Hungry World
Keys jangling, Dmitri walked between the rows, watching his charges as they paced relentlessly.
They knew that something was wrong.
He shook his head and absently pulled from the last cigarette, the butt hanging from his lips as he exhaled the final fruit of smoke into the night. He pulled it from his mouth and stared at the cherry absently, the red glow of it the only light. His hands were crimson. With a sigh, he flipped it out through the fence and watched it trail through the air like fireworks, finally striking a small girl in the face, scattering ash on her cheek and falling to the ground.
Not like she cared.
He heard the pained echoes of the great cats, growling with hunger, and the gorillas baying, coughing their odd symphony of grunts. They were anxious and angry, and hungry. The last of the food had run out five days ago. The sound of their desperation had almost penetrated the low moaning, the sad cries from beyond the fence.
He walked over to the gate and stared out, into the darkness. They reached for him, but he was just out of their grasp, skeletal hands grasping, dirty nails raking the air.
He almost laughed. “Everyone’s hungry tonight,” he whispered.
For two weeks, they had gathered there, numbers growing, but the fences held for now. They were built well. Hundreds of rotten, suppurating bodies pressed against them, but the fence was built of stern wrought iron. The things that pressed in on all sides were just flesh. They always stood strong, these walls against the world, but now the steady press of death pushed them inward and Dmitri knew that it was just a matter of time, days, or even hours until they came crashing down and the last wild and natural things died.
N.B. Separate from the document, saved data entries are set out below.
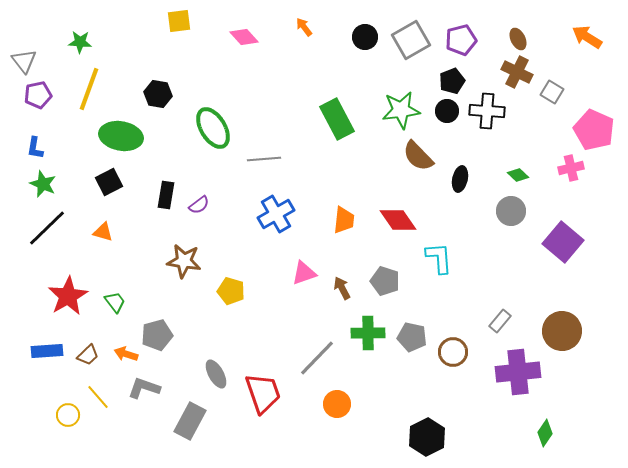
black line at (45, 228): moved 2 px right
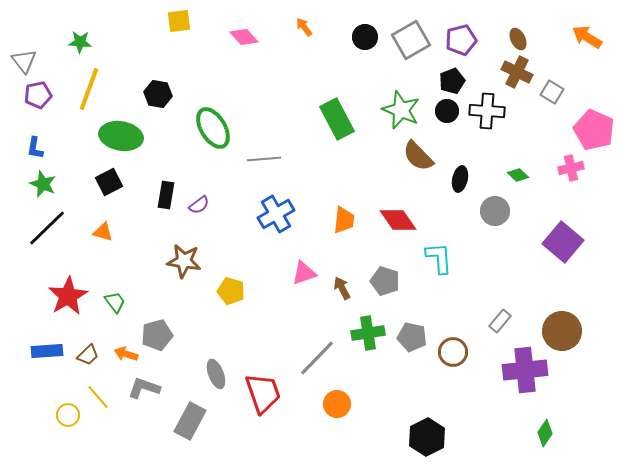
green star at (401, 110): rotated 30 degrees clockwise
gray circle at (511, 211): moved 16 px left
green cross at (368, 333): rotated 8 degrees counterclockwise
purple cross at (518, 372): moved 7 px right, 2 px up
gray ellipse at (216, 374): rotated 8 degrees clockwise
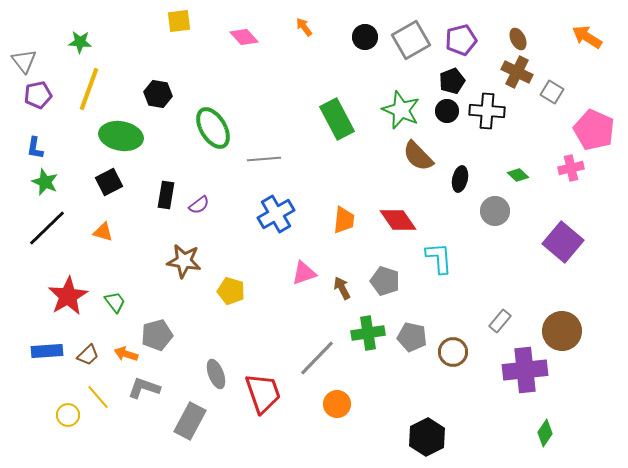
green star at (43, 184): moved 2 px right, 2 px up
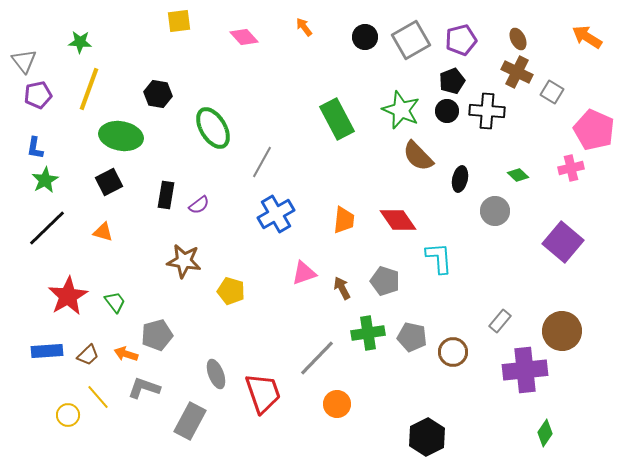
gray line at (264, 159): moved 2 px left, 3 px down; rotated 56 degrees counterclockwise
green star at (45, 182): moved 2 px up; rotated 20 degrees clockwise
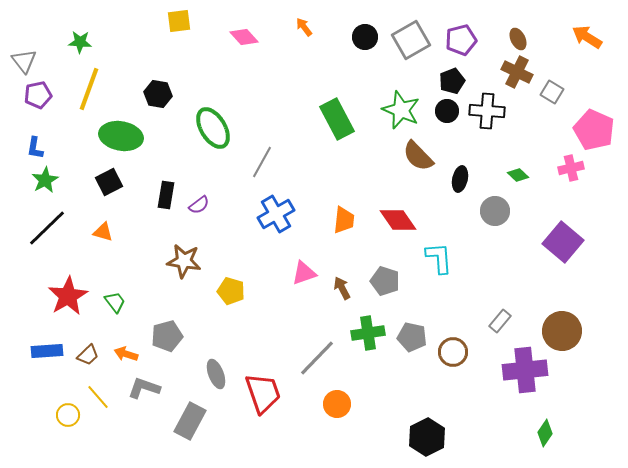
gray pentagon at (157, 335): moved 10 px right, 1 px down
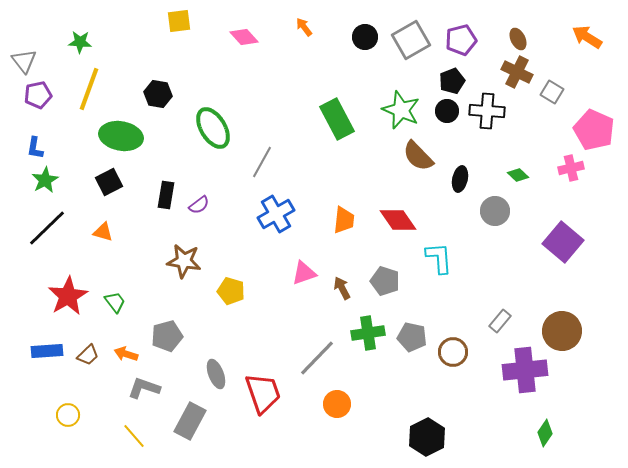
yellow line at (98, 397): moved 36 px right, 39 px down
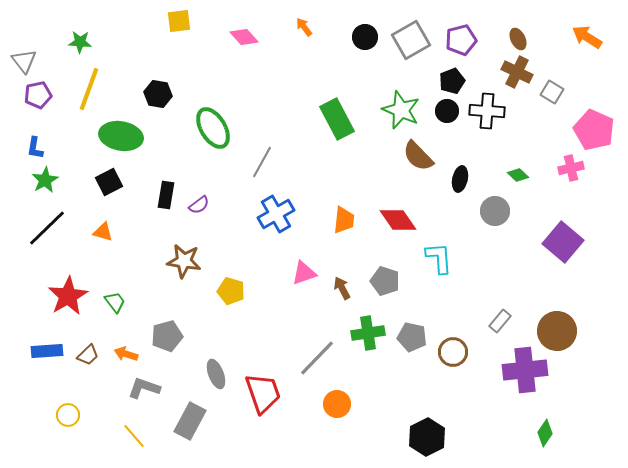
brown circle at (562, 331): moved 5 px left
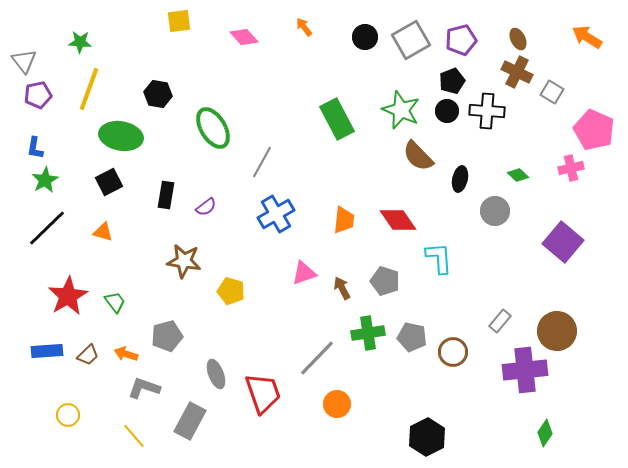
purple semicircle at (199, 205): moved 7 px right, 2 px down
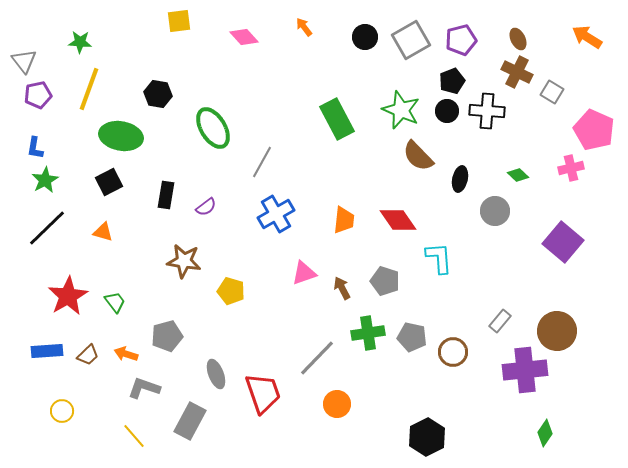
yellow circle at (68, 415): moved 6 px left, 4 px up
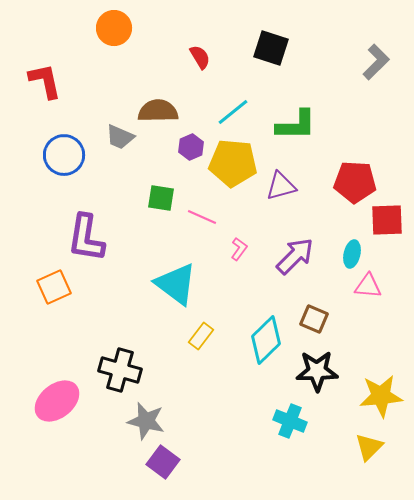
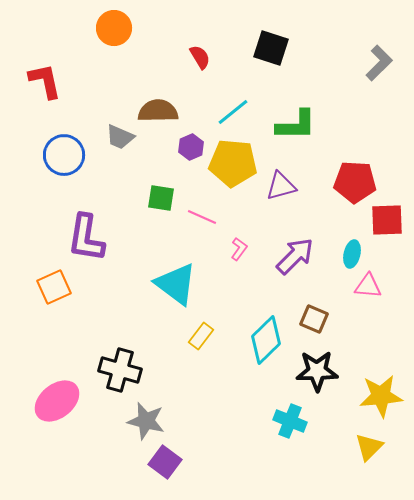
gray L-shape: moved 3 px right, 1 px down
purple square: moved 2 px right
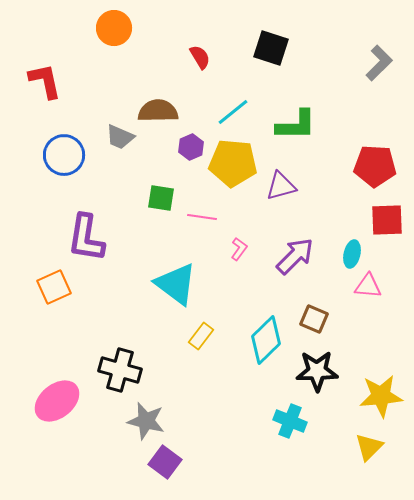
red pentagon: moved 20 px right, 16 px up
pink line: rotated 16 degrees counterclockwise
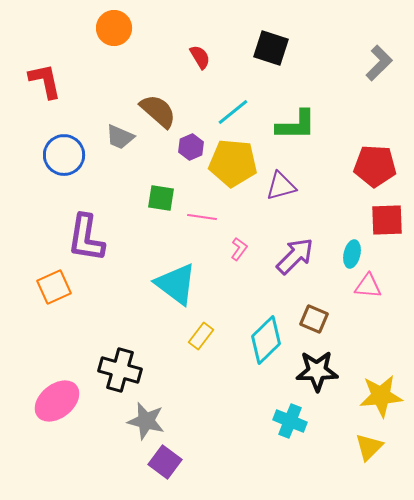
brown semicircle: rotated 42 degrees clockwise
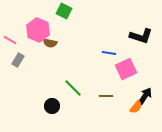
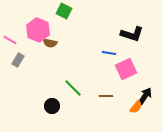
black L-shape: moved 9 px left, 2 px up
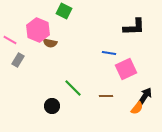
black L-shape: moved 2 px right, 7 px up; rotated 20 degrees counterclockwise
orange semicircle: moved 1 px right, 1 px down
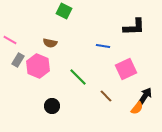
pink hexagon: moved 36 px down
blue line: moved 6 px left, 7 px up
green line: moved 5 px right, 11 px up
brown line: rotated 48 degrees clockwise
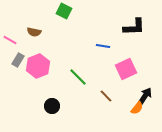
brown semicircle: moved 16 px left, 11 px up
pink hexagon: rotated 15 degrees clockwise
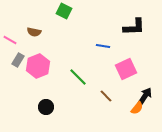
black circle: moved 6 px left, 1 px down
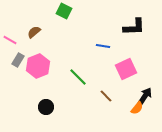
brown semicircle: rotated 128 degrees clockwise
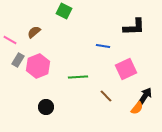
green line: rotated 48 degrees counterclockwise
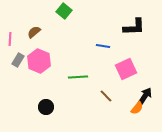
green square: rotated 14 degrees clockwise
pink line: moved 1 px up; rotated 64 degrees clockwise
pink hexagon: moved 1 px right, 5 px up; rotated 15 degrees counterclockwise
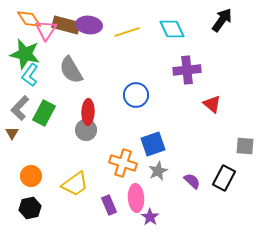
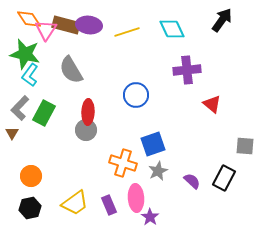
yellow trapezoid: moved 19 px down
Dmitri had been a keeper for 30 years – just because the world had ended, that was no excuse to let his charges suffer. When the plague started, his friends had left, gone to fulfill the last few things left undone, to see their families. He was the only one that remained. To him, these fine beasts were all the company that he needed; the cats sang to him and the birds told him stories. There was nothing, no one for him out there, outside. Here he was the hand that fed, the voice that soothed. He spoke to the animals, the giraffes, the gators, but most of all the big cats.
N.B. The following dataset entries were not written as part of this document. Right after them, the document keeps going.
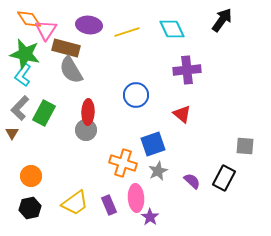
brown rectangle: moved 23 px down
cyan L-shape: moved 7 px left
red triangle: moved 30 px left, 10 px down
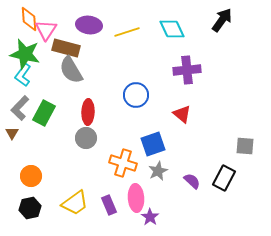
orange diamond: rotated 30 degrees clockwise
gray circle: moved 8 px down
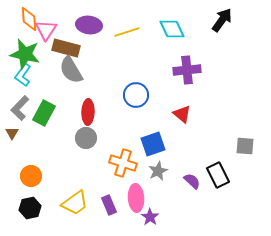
black rectangle: moved 6 px left, 3 px up; rotated 55 degrees counterclockwise
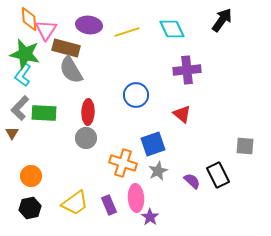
green rectangle: rotated 65 degrees clockwise
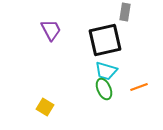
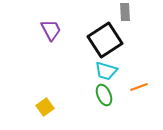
gray rectangle: rotated 12 degrees counterclockwise
black square: rotated 20 degrees counterclockwise
green ellipse: moved 6 px down
yellow square: rotated 24 degrees clockwise
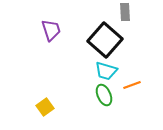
purple trapezoid: rotated 10 degrees clockwise
black square: rotated 16 degrees counterclockwise
orange line: moved 7 px left, 2 px up
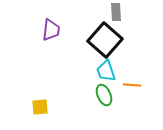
gray rectangle: moved 9 px left
purple trapezoid: rotated 25 degrees clockwise
cyan trapezoid: rotated 55 degrees clockwise
orange line: rotated 24 degrees clockwise
yellow square: moved 5 px left; rotated 30 degrees clockwise
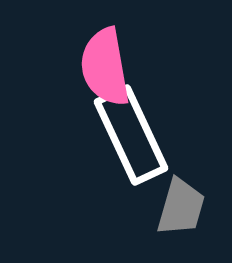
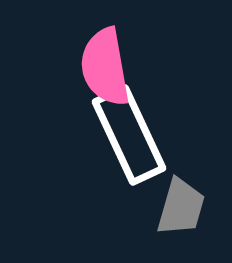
white rectangle: moved 2 px left
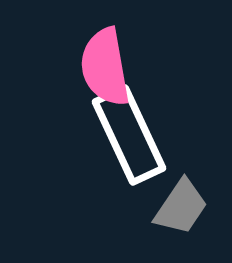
gray trapezoid: rotated 18 degrees clockwise
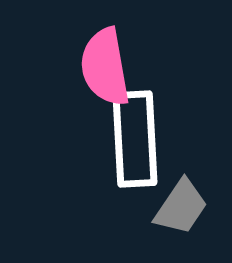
white rectangle: moved 6 px right, 4 px down; rotated 22 degrees clockwise
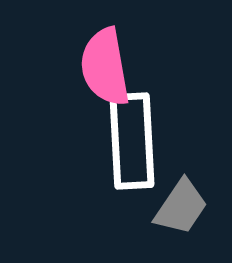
white rectangle: moved 3 px left, 2 px down
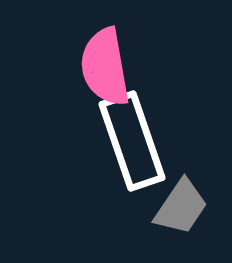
white rectangle: rotated 16 degrees counterclockwise
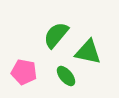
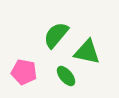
green triangle: moved 1 px left
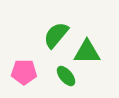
green triangle: rotated 12 degrees counterclockwise
pink pentagon: rotated 10 degrees counterclockwise
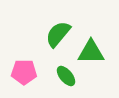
green semicircle: moved 2 px right, 1 px up
green triangle: moved 4 px right
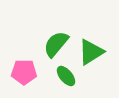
green semicircle: moved 2 px left, 10 px down
green triangle: rotated 32 degrees counterclockwise
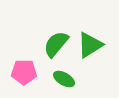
green triangle: moved 1 px left, 7 px up
green ellipse: moved 2 px left, 3 px down; rotated 20 degrees counterclockwise
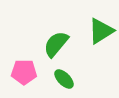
green triangle: moved 11 px right, 14 px up
green ellipse: rotated 15 degrees clockwise
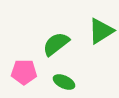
green semicircle: rotated 12 degrees clockwise
green ellipse: moved 3 px down; rotated 20 degrees counterclockwise
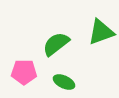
green triangle: moved 1 px down; rotated 12 degrees clockwise
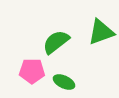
green semicircle: moved 2 px up
pink pentagon: moved 8 px right, 1 px up
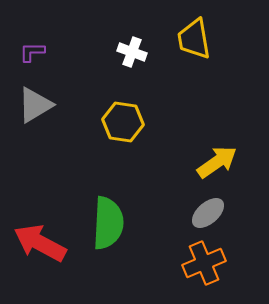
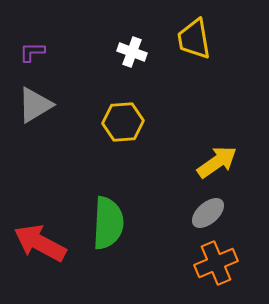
yellow hexagon: rotated 12 degrees counterclockwise
orange cross: moved 12 px right
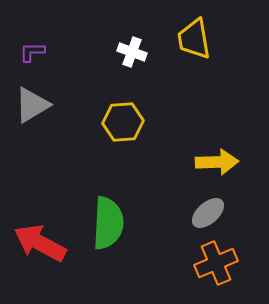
gray triangle: moved 3 px left
yellow arrow: rotated 33 degrees clockwise
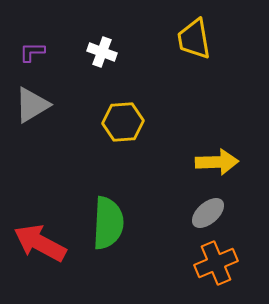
white cross: moved 30 px left
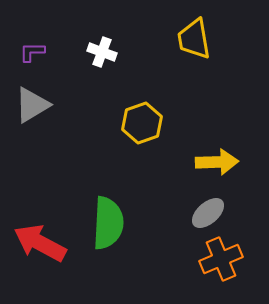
yellow hexagon: moved 19 px right, 1 px down; rotated 15 degrees counterclockwise
orange cross: moved 5 px right, 4 px up
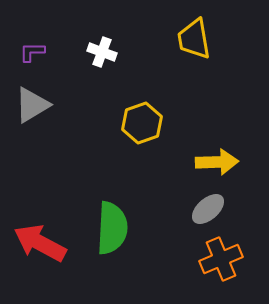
gray ellipse: moved 4 px up
green semicircle: moved 4 px right, 5 px down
There were two lions that he loved the most, a mated pair, and with them he felt a great kinship – he knew that they couldn’t return his feelings, that they were alien minds, with their own plans, their own way of thinking, but he felt an ache in his center when he thought of them.
There was a rending sound and Dmitri watched the fence flex. No more days. No more hours. It was done.
Each step that he took back to his office was like walking through a vast and rushing stream. There would be no heroism, no last minute rescues. Outside, the zoo, the world was dead. It just didn’t know it. He pulled the door open and slumped down into his chair, running his shaking hands through his hair. Behind his closed eyes, he saw the dead falling on the animals like locusts, tearing them apart. Their screams would be, to him, like the screams of a dying child to its mother. It was inevitable. They would starve in their cages, maddened by the rotting things clawing through the bars, or the things, the world full of monsters, would pull them from their homes and snuff out the last light.
Reaching into the desk drawer, he pulled out his pistol. It shone blue and black in the moonlight through the office window, shining with a sickly deadliness. Placing it on the desk, he pulled out a box of shells. It was full. He placed these things in his pocket, put on his hat, and walked out to see the animals for one last time.
It took him close to an hour to kill them all.
Except the lions.
He sat at the entrance to their pen, great, fat tears streaming down his face. Placing the gun in front of him, he whispered to them.
“You’re the only ones that have a chance, but you need to eat. You need to be strong.”
He stood, brushing the dust from his hands and the lions went mad with hunger and the smell of blood in the air. They weren’t the only ones. All around the zoo, the dead gathered, now in the thousands, drawn by the smell of blood and the popping of his pistol and the fence gave with a sigh, bending inward.
“They’ll be here soon.”
With shaking hands, he placed the key in the lock and turned it. The great door opened and he saw feline eyes burning in the night.
They were on him in moments.
After they ate their fill, licking his warm blood from their fur, they wandered out to the gate and paced again, waiting for the monsters. Soon they would be free and they would feed at least one last time before they were gone.
The world belonged to the hungry now.